Activity:
Write out every line below with no difference at all.

(Source data)
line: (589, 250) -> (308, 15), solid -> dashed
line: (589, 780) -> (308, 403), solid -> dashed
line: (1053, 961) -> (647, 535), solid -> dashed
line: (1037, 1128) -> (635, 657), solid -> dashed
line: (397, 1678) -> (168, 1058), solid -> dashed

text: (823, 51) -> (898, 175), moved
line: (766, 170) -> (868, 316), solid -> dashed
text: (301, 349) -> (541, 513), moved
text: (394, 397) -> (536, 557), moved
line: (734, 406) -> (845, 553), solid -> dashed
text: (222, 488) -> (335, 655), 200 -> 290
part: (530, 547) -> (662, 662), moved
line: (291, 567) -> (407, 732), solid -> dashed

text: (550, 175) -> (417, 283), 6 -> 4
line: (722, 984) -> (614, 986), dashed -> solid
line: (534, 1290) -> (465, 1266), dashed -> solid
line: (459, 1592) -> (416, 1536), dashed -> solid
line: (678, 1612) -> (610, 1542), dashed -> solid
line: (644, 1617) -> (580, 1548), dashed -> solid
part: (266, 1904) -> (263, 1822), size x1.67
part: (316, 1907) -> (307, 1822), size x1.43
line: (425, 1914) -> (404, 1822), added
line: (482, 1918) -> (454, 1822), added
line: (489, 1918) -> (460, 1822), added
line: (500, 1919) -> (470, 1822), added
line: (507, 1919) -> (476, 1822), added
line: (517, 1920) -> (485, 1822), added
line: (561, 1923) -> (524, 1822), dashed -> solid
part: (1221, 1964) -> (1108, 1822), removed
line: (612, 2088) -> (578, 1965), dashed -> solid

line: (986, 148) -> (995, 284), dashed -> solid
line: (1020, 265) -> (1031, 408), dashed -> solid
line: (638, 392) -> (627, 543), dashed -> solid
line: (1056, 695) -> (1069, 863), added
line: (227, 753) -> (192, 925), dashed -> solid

Written answer:
line: (589, 250) -> (308, 15), solid -> dashed
line: (589, 780) -> (308, 403), solid -> dashed
line: (1053, 961) -> (647, 535), solid -> dashed
line: (1037, 1128) -> (635, 657), solid -> dashed
line: (397, 1678) -> (168, 1058), solid -> dashed

text: (823, 51) -> (898, 175), moved
line: (766, 170) -> (868, 316), solid -> dashed
text: (301, 349) -> (541, 513), moved
text: (394, 397) -> (536, 557), moved
line: (734, 406) -> (845, 553), solid -> dashed
text: (222, 488) -> (335, 655), 200 -> 290
part: (530, 547) -> (662, 662), moved
line: (291, 567) -> (407, 732), solid -> dashed

text: (550, 175) -> (417, 283), 6 -> 4
line: (722, 984) -> (614, 986), dashed -> solid
line: (534, 1290) -> (465, 1266), dashed -> solid
line: (459, 1592) -> (416, 1536), dashed -> solid
line: (678, 1612) -> (610, 1542), dashed -> solid
line: (644, 1617) -> (580, 1548), dashed -> solid
part: (266, 1904) -> (263, 1822), size x1.67
part: (316, 1907) -> (307, 1822), size x1.43
line: (425, 1914) -> (404, 1822), added
line: (482, 1918) -> (454, 1822), added
line: (489, 1918) -> (460, 1822), added
line: (500, 1919) -> (470, 1822), added
line: (507, 1919) -> (476, 1822), added
line: (517, 1920) -> (485, 1822), added
line: (561, 1923) -> (524, 1822), dashed -> solid
part: (1221, 1964) -> (1108, 1822), removed
line: (612, 2088) -> (578, 1965), dashed -> solid

line: (986, 148) -> (995, 284), dashed -> solid
line: (1020, 265) -> (1031, 408), dashed -> solid
line: (638, 392) -> (627, 543), dashed -> solid
line: (1056, 695) -> (1069, 863), added
line: (227, 753) -> (192, 925), dashed -> solid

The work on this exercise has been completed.